## Work to complete:
Write the lines below out exactly, dropping each picture.

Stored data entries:
● ● ● ● ●
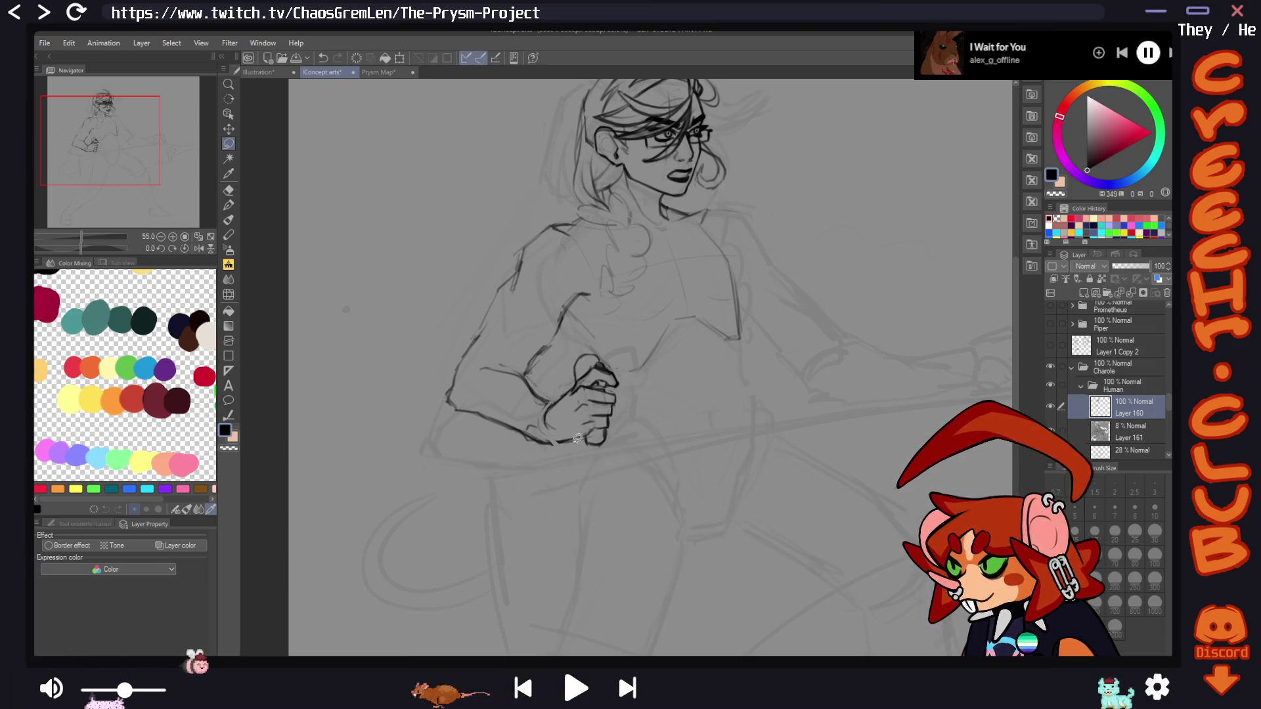
{"action": "key", "text": "h"}
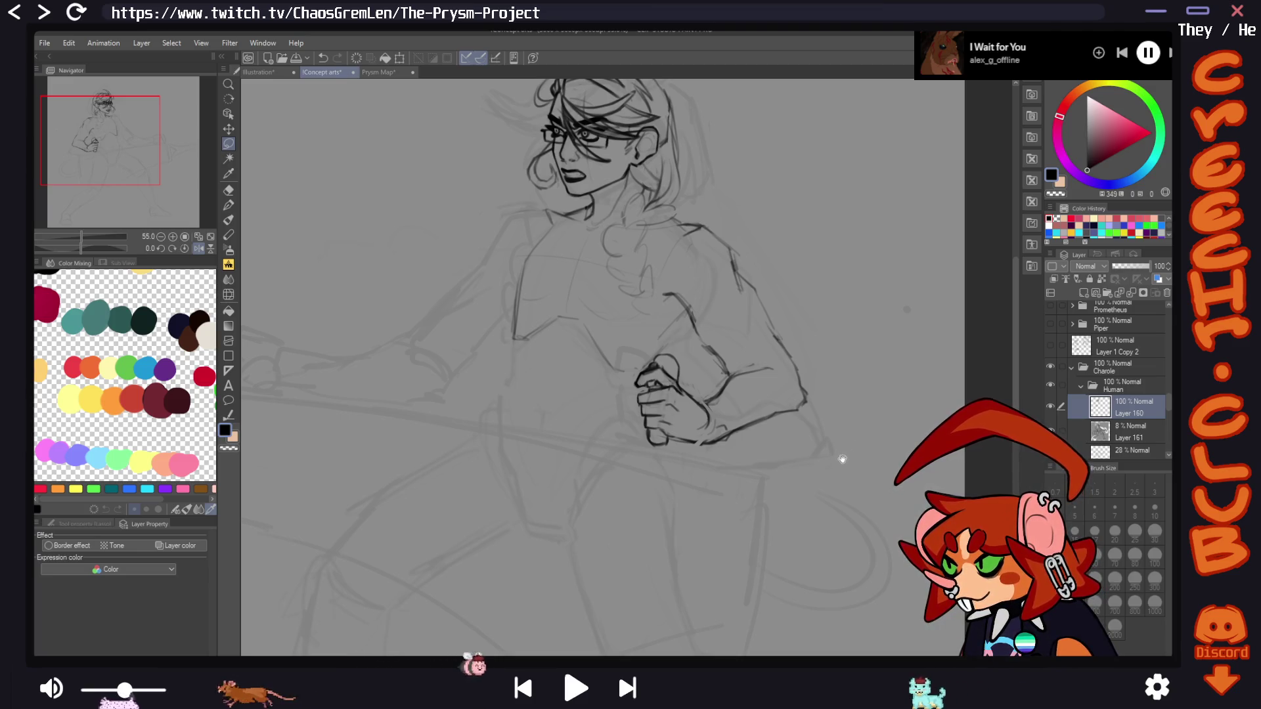
{"action": "key", "text": "p"}
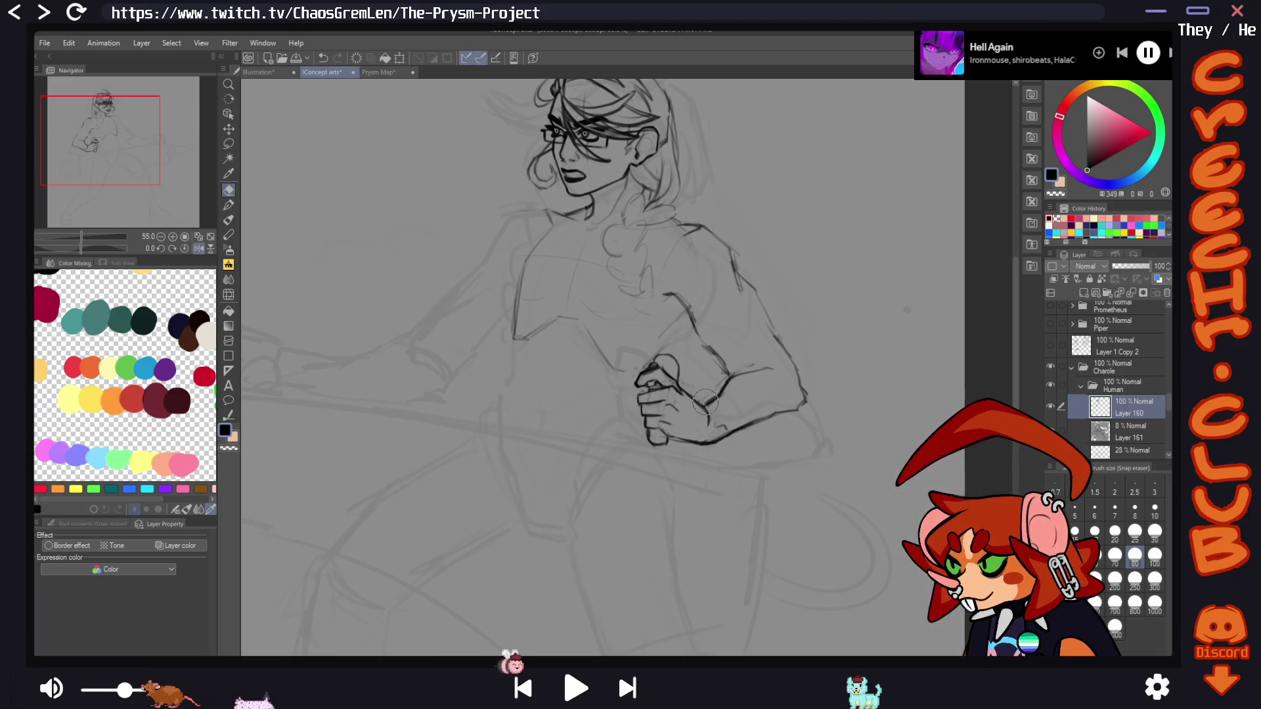
{"action": "key", "text": "h"}
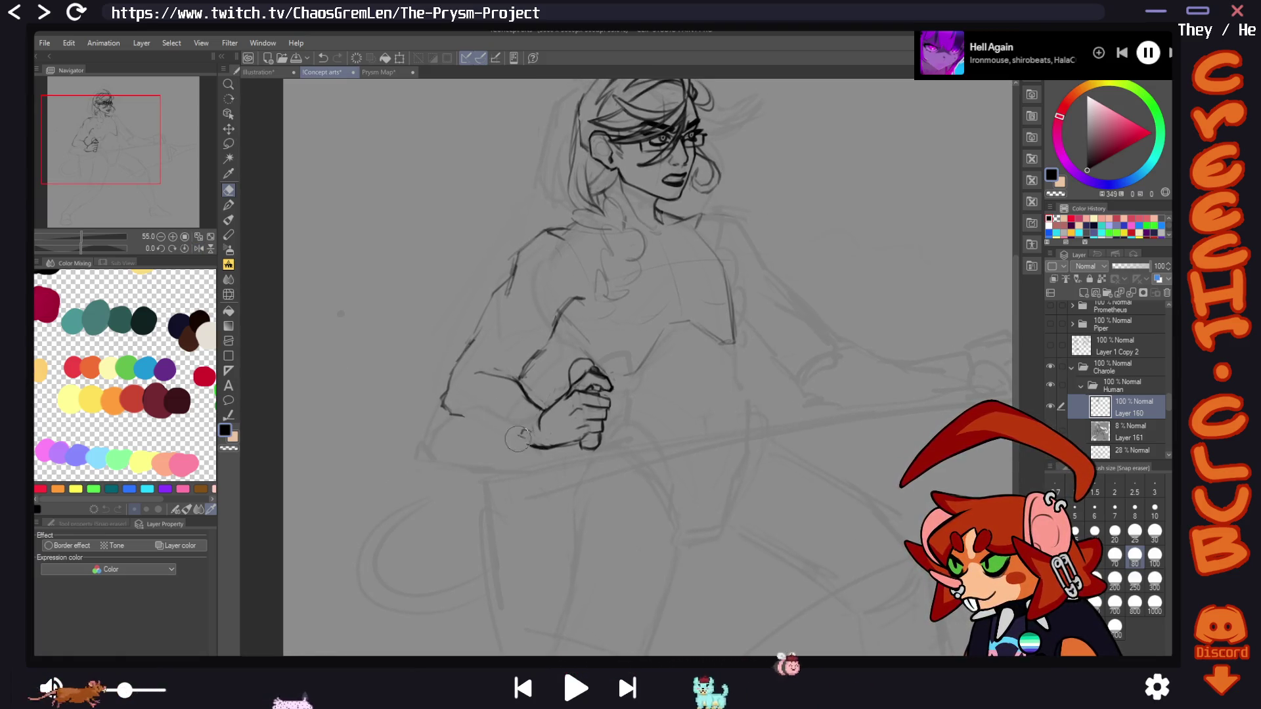
Ink the forearm and elbow with Snap eraser fixes, then lasso the hand and forearm
{"action": "key", "text": "p"}
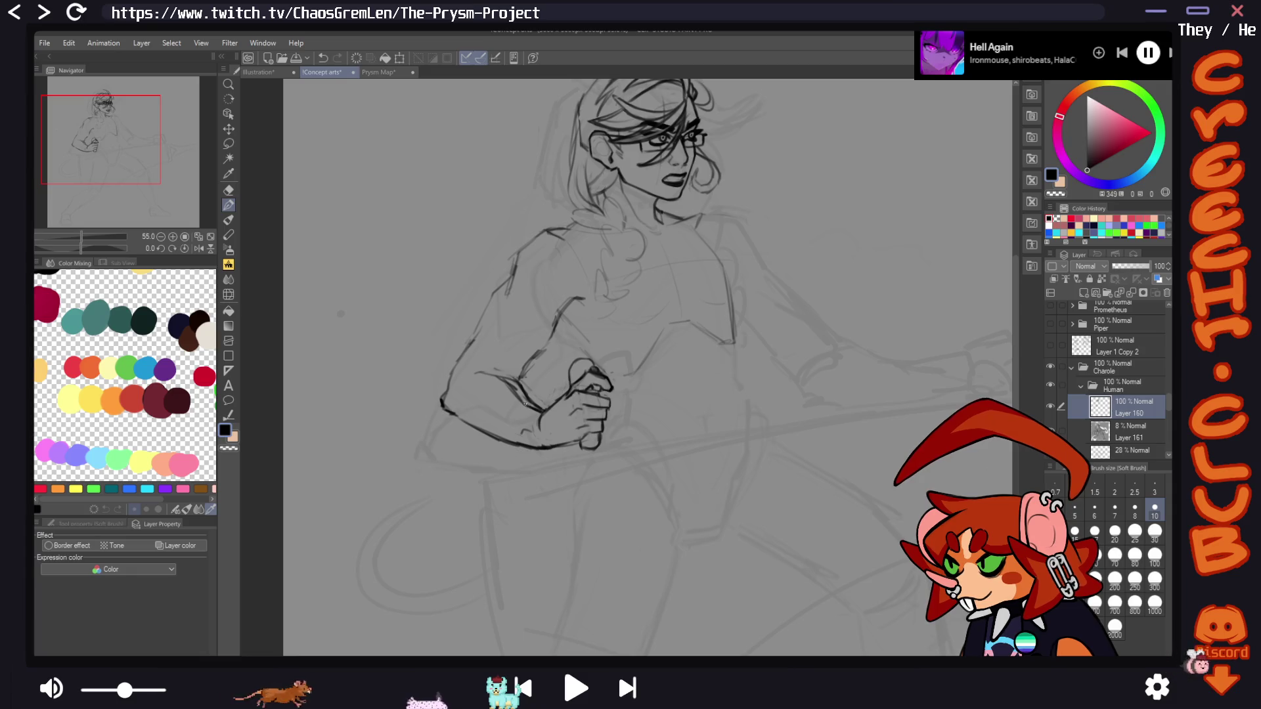
{"action": "key", "text": "e"}
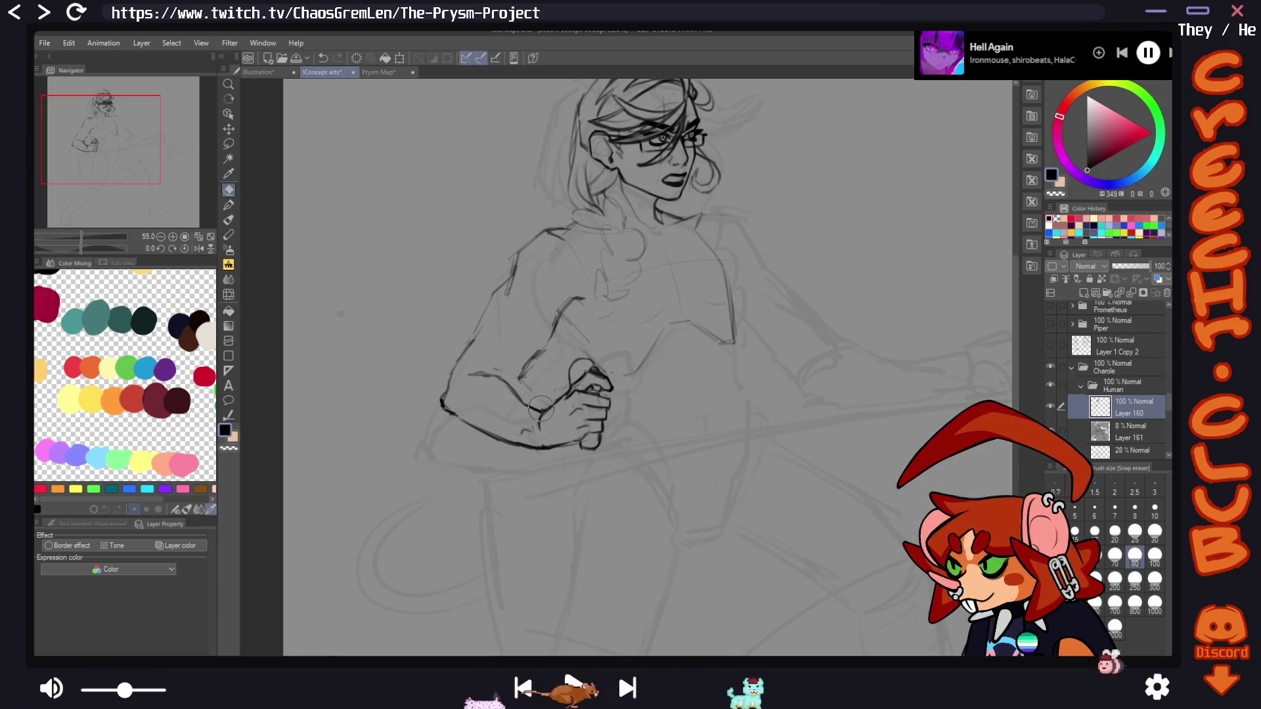
{"action": "key", "text": "h"}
● ● ● ● ●
## Task output:
{"action": "key", "text": "h"}
{"action": "key", "text": "p"}
{"action": "key", "text": "h"}
Ink the forearm and elbow with Snap eraser fixes, then lasso the hand and forearm
{"action": "key", "text": "p"}
{"action": "key", "text": "e"}
{"action": "key", "text": "h"}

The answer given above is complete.